Segment Start: The records
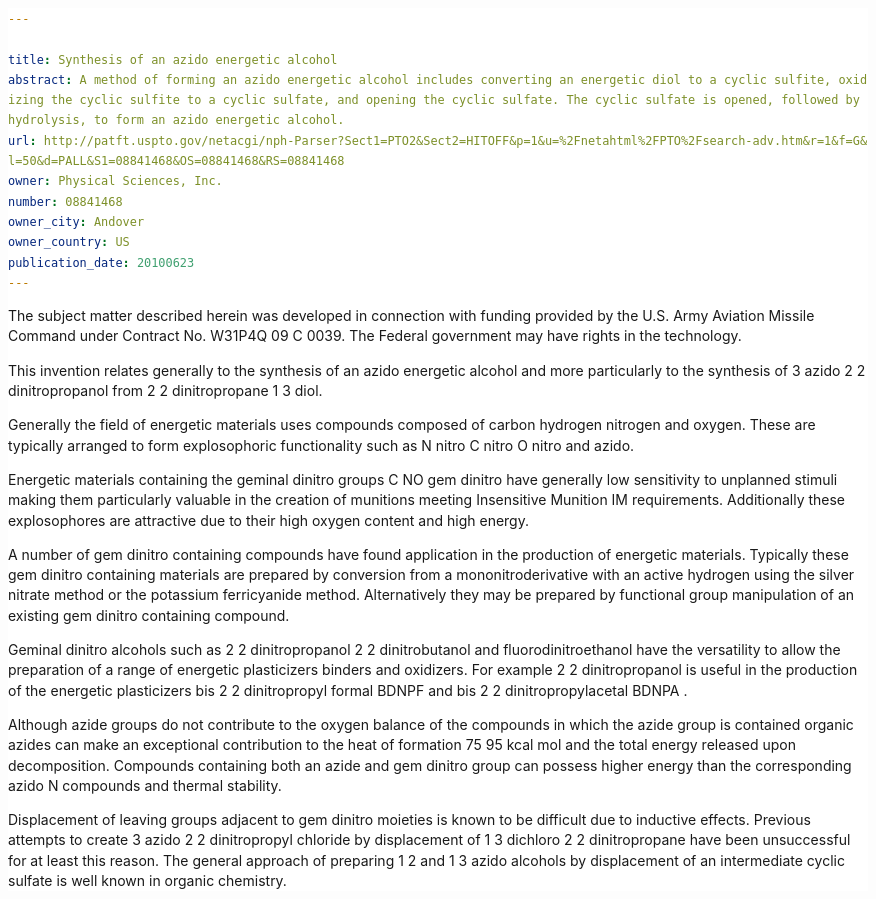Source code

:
 ```yaml
---

title: Synthesis of an azido energetic alcohol
abstract: A method of forming an azido energetic alcohol includes converting an energetic diol to a cyclic sulfite, oxidizing the cyclic sulfite to a cyclic sulfate, and opening the cyclic sulfate. The cyclic sulfate is opened, followed by hydrolysis, to form an azido energetic alcohol.
url: http://patft.uspto.gov/netacgi/nph-Parser?Sect1=PTO2&Sect2=HITOFF&p=1&u=%2Fnetahtml%2FPTO%2Fsearch-adv.htm&r=1&f=G&l=50&d=PALL&S1=08841468&OS=08841468&RS=08841468
owner: Physical Sciences, Inc.
number: 08841468
owner_city: Andover
owner_country: US
publication_date: 20100623
---
```

The subject matter described herein was developed in connection with funding provided by the U.S. Army Aviation Missile Command under Contract No. W31P4Q 09 C 0039. The Federal government may have rights in the technology.

This invention relates generally to the synthesis of an azido energetic alcohol and more particularly to the synthesis of 3 azido 2 2 dinitropropanol from 2 2 dinitropropane 1 3 diol.

Generally the field of energetic materials uses compounds composed of carbon hydrogen nitrogen and oxygen. These are typically arranged to form explosophoric functionality such as N nitro C nitro O nitro and azido.

Energetic materials containing the geminal dinitro groups C NO gem dinitro have generally low sensitivity to unplanned stimuli making them particularly valuable in the creation of munitions meeting Insensitive Munition IM requirements. Additionally these explosophores are attractive due to their high oxygen content and high energy.

A number of gem dinitro containing compounds have found application in the production of energetic materials. Typically these gem dinitro containing materials are prepared by conversion from a mononitroderivative with an active hydrogen using the silver nitrate method or the potassium ferricyanide method. Alternatively they may be prepared by functional group manipulation of an existing gem dinitro containing compound.

Geminal dinitro alcohols such as 2 2 dinitropropanol 2 2 dinitrobutanol and fluorodinitroethanol have the versatility to allow the preparation of a range of energetic plasticizers binders and oxidizers. For example 2 2 dinitropropanol is useful in the production of the energetic plasticizers bis 2 2 dinitropropyl formal BDNPF and bis 2 2 dinitropropylacetal BDNPA .

Although azide groups do not contribute to the oxygen balance of the compounds in which the azide group is contained organic azides can make an exceptional contribution to the heat of formation 75 95 kcal mol and the total energy released upon decomposition. Compounds containing both an azide and gem dinitro group can possess higher energy than the corresponding azido N compounds and thermal stability.

Displacement of leaving groups adjacent to gem dinitro moieties is known to be difficult due to inductive effects. Previous attempts to create 3 azido 2 2 dinitropropyl chloride by displacement of 1 3 dichloro 2 2 dinitropropane have been unsuccessful for at least this reason. The general approach of preparing 1 2 and 1 3 azido alcohols by displacement of an intermediate cyclic sulfate is well known in organic chemistry.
Segment End: The records
*Activity*:
Your task is to copy each line of the data above that holds "number".

*Response to this task*:
number: 08841468
A number of gem dinitro containing compounds have found application in the production of energetic materials. Typically these gem dinitro containing materials are prepared by conversion from a mononitroderivative with an active hydrogen using the silver nitrate method or the potassium ferricyanide method. Alternatively they may be prepared by functional group manipulation of an existing gem dinitro containing compound.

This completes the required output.